Despite Christian Wiman's good intentions, the Poetry Foundation's focus is on a tiny fringe element of contemporary poetry. Both Wiman and the organization bear the scars of a losing battle against Content Regents shilling anti-aestheticism. The $200,000,000 Ruth Lilly grant insulates them against the public's concerns. The Poetry Foundation's one outreach is a remarkable idea: Poetry Out Loud, a contest to make videos of classic poem recitations. Unfortunately, their silent war with the pre-existing online community prevented them from enlisting aid, causing that initiative to suffer as the interactive Harriet blog did.

In many ways, the Academy of American Poets is the mirror image of the Poetry Foundation. With their learning resources and workshop, Poets.org is not held hostage to Content Regents. Unfortunately, their Poem-A-Day intiative suffers from inflexibility. Instead of a hodge-podge that pleases no one they could consider individual genres (e.g. Check one or more of: metrical, non-metrical, traditional, modern, contemporary, literary, popular, romance, drama, comedy, et cetera). If nothing else, the statistics might prove interesting.

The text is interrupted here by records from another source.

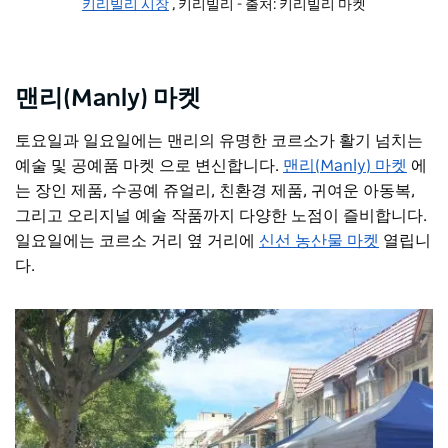
키리빌리 시장
, 키리빌리 - 출처: 키리빌리 마켓
맨리(Manly) 마켓
토요일과 일요일에는 맨리의 유명한 코르소가 활기 넘치는
예술 및 공예품 마켓 으로 변신합니다.
맨리(Manly) 마켓
에
는
장인 제품, 수공예 쥬얼리, 친환경 제품, 귀여운 아동복,
그리고 오리지널 예술 작품까지 다양한 노점이 즐비합니다.
일요일에는
코르소 거리 옆 거리에
신선 농산물 마켓
열립니
다.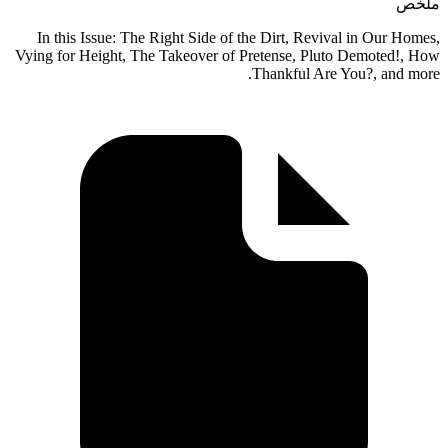
ملخص
In this Issue: The Right Side of the Dirt, Revival in Our Homes,
Vying for Height, The Takeover of Pretense, Pluto Demoted!, How
Thankful Are You?, and more.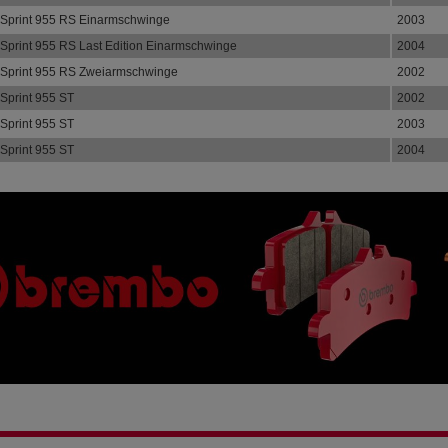
Sprint 955 RS Einarmschwinge
2003
Sprint 955 RS Last Edition Einarmschwinge
2004
Sprint 955 RS Zweiarmschwinge
2002
Sprint 955 ST
2002
Sprint 955 ST
2003
Sprint 955 ST
2004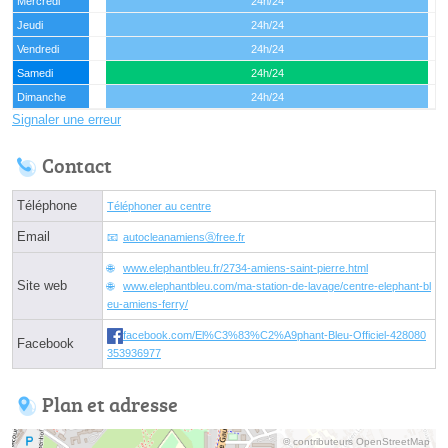
Mercredi
24h/24
Jeudi
24h/24
Vendredi
24h/24
Samedi
24h/24
Dimanche
24h/24
Signaler une erreur
Contact
Téléphone
Téléphoner au centre
Email
autocleanamiensⓐfree.fr
www.elephantbleu.fr/2734-amiens-saint-pierre.html
Site web
www.elephantbleu.com/ma-station-de-lavage/centre-elephant-bl
eu-amiens-ferry/
facebook.com/El%C3%83%C2%A9phant-Bleu-Officiel-428080
Facebook
353936977
Plan et adresse
© contributeurs OpenStreetMap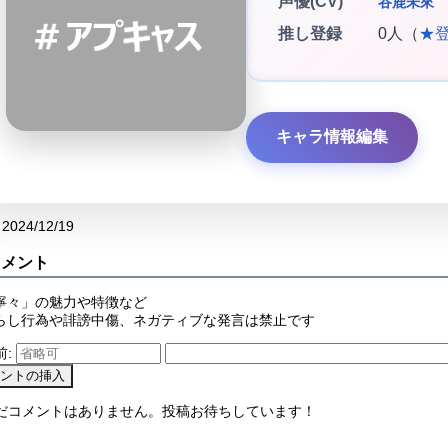
声優(CV)
谷鹿未來
推し登録
0人（
★
キャラ情報編集
2024/12/19
コメント
寧々」の魅力や特徴など
らし行為や誹謗中傷、ネガティブな発言は禁止です
前:
まだコメントはありません。投稿お待ちしています！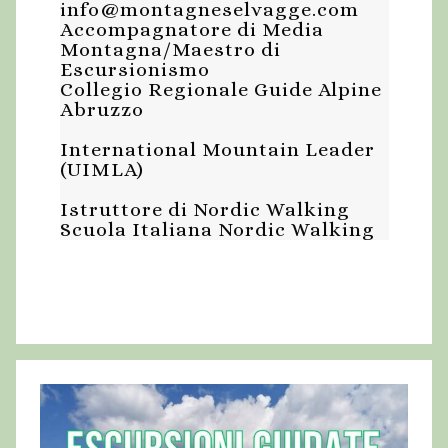
D
c
info@montagneselvagge.com
i
a
Accompagnatore di Media
a
o
Montagna/Maestro di
g
.
Escursionismo
e
a
m
Collegio Regionale Guide Alpine
v
Abruzzo
z
7
i
i
International Mountain Leader
(UIMLA)
D
o
s
n
Istruttore di Nordic Walking
i
t
Scuola Italiana Nordic Walking
e
e
c
N
e
a
m
v
b
i
g
r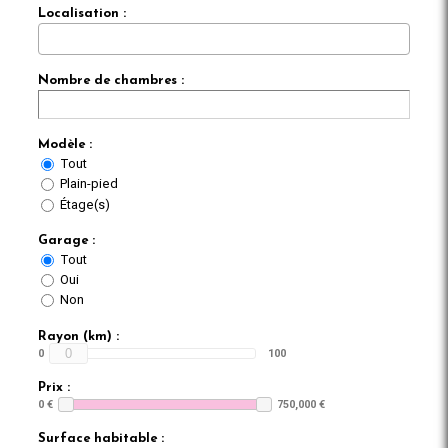
Localisation :
Nombre de chambres :
Modèle :
Tout
Plain-pied
Étage(s)
Garage :
Tout
Oui
Non
Rayon (km) :
0
0
100
Prix :
0 €
750,000 €
Surface habitable :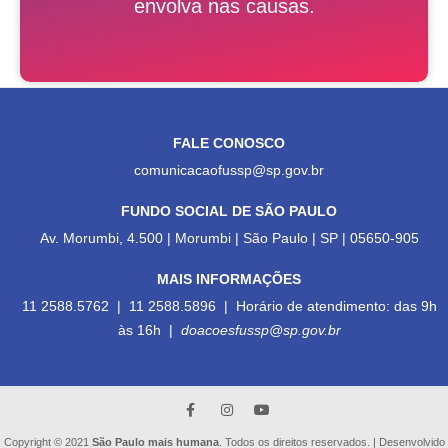
envolva nas causas.
FALE CONOSCO
comunicacaofussp@sp.gov.br
FUNDO SOCIAL DE SÃO PAULO
Av. Morumbi, 4.500 | Morumbi | São Paulo | SP | 05650-905
MAIS INFORMAÇÕES
11 2588.5762 | 11 2588.5896 | Horário de atendimento: das 9h
às 16h |
doacoesfussp@sp.gov.br
Copyright © 2021
São Paulo mais humana
. Todos os direitos reservados. | Desenvolvido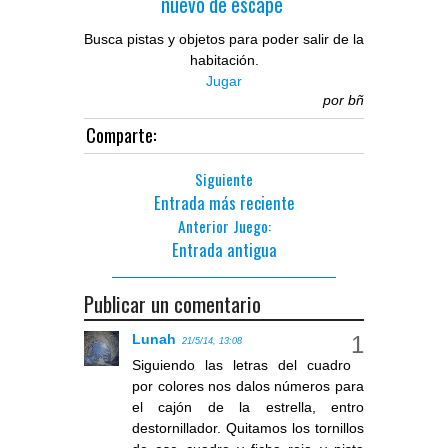
nuevo de escape
Busca pistas y objetos para poder salir de la
habitación.
Jugar
por
bñ
Comparte:
Siguiente
Entrada más reciente
Anterior Juego:
Entrada antigua
Publicar un comentario
Lunah
21/5/14, 13:08
Siguiendo las letras del cuadro
por colores nos dalos números para
el cajón de la estrella, entro
destornillador. Quitamos los tornillos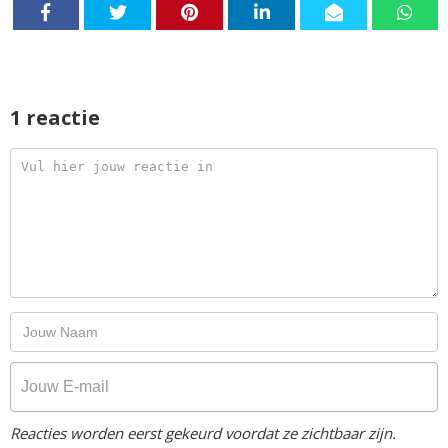
1 reactie
Reacties worden eerst gekeurd voordat ze zichtbaar zijn.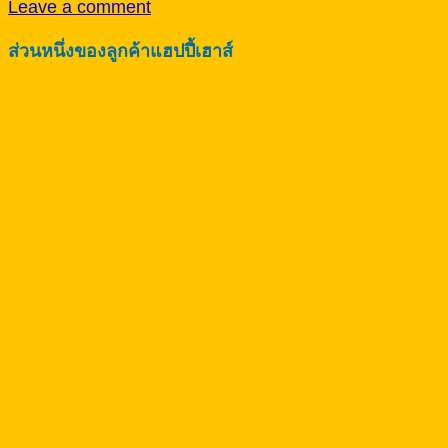
Leave a comment
ส่วนหนึ่งของลูกค้าแฮปปี้เฮาส์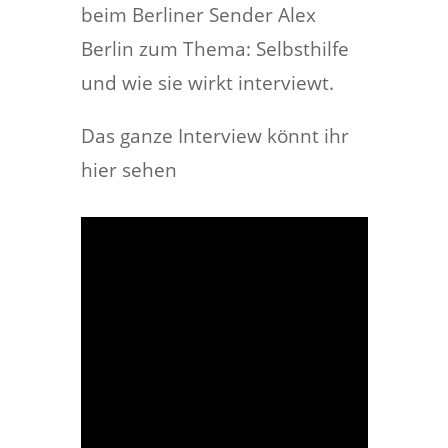
beim Berliner Sender Alex
Berlin zum Thema: Selbsthilfe
und wie sie wirkt interviewt.
Das ganze Interview könnt ihr
hier sehen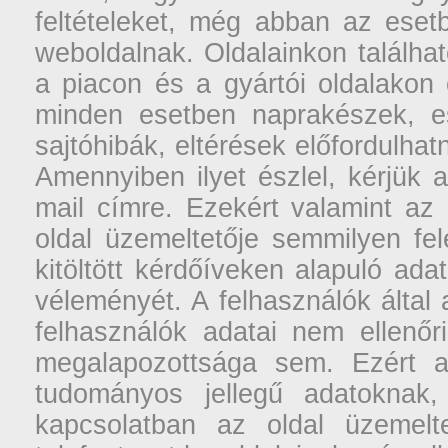
feltételeket, még abban az esetb
weboldalnak. Oldalainkon találhat
a piacon és a gyártói oldalakon
minden esetben naprakészek, ese
sajtóhibák, eltérések előfordulha
Amennyiben ilyet észlel, kérjük 
mail címre. Ezekért valamint az
oldal üzemeltetője semmilyen fel
kitöltött kérdőíveken alapuló ad
véleményét. A felhasználók által a
felhasználók adatai nem ellenőr
megalapozottsága sem. Ezért a
tudományos jellegű adatoknak,
kapcsolatban az oldal üzemelt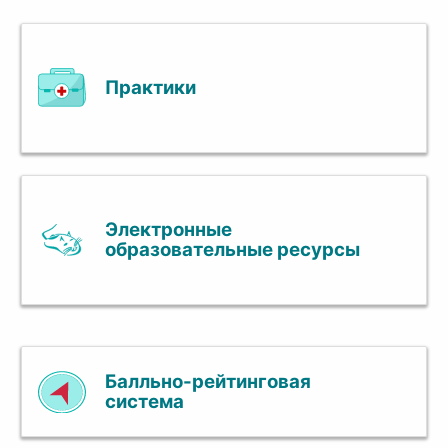
Практики
Электронные
образовательные ресурсы
Балльно-рейтинговая
система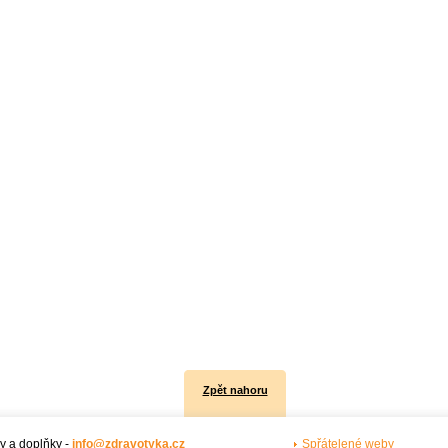
Zpět nahoru
y a doplňky -
info@zdravotyka.cz
Spřátelené weby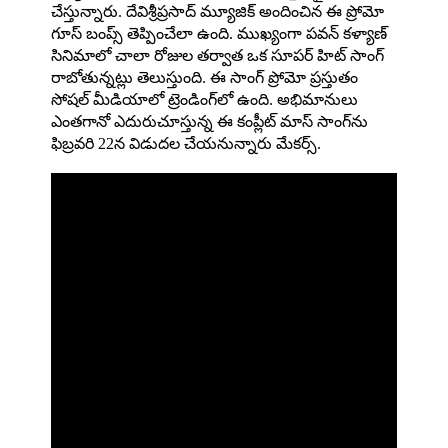
చేస్తున్నారు. దేవిశ్రీప్రసాద్ మ్యూజిక్ అందించిన ఈ ప్రోమో
గూస్ బంప్స్ తెప్పించేలా ఉంది. ముఖ్యంగా ప‌వ‌న్ క‌ళ్యాణ్
సినిమాలో చాలా రోజుల త‌ర్వాత ఒక సూప‌ర్ హిట్ సాంగ్
రాబోతున్న‌ట్లు తెలుస్తుంది. ఈ సాంగ్ ప్రోమో ప్రస్తుతం
సోషల్ మీడియాలో ట్రెండింగ్‌లో ఉంది. అభిమానులు
ఎంతగానో ఎదురుచూస్తున్న ఈ కంప్లీట్ మాస్ సాంగ్‌ను
ఫిబ్రవరి 22న విడుదల చేయనున్నారు మేకర్స్.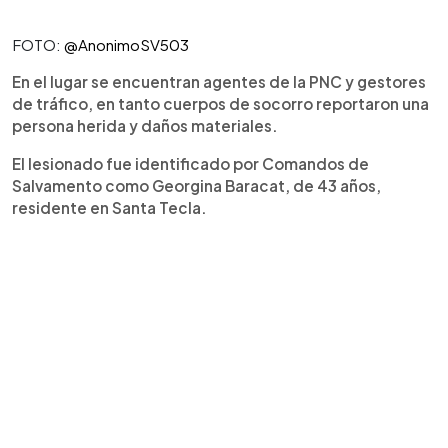
FOTO:
@AnonimoSV503
En el lugar se encuentran agentes de la PNC y gestores
de tráfico, en tanto cuerpos de socorro reportaron una
persona herida y daños materiales.
El lesionado fue identificado por Comandos de
Salvamento como Georgina Baracat, de 43 años,
residente en Santa Tecla.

To my knowledge, not one of these organizations polls the public for its opinion on defining issues. All are more interested in dictating taste than catering to it. Do we really need a degree in marketing strategy to spot the flaw here? Is it any wonder that there is no public outrage when government funding for the arts in general and poetry in particular is cut?

"Most people ignore most poetry because most poetry ignores most people."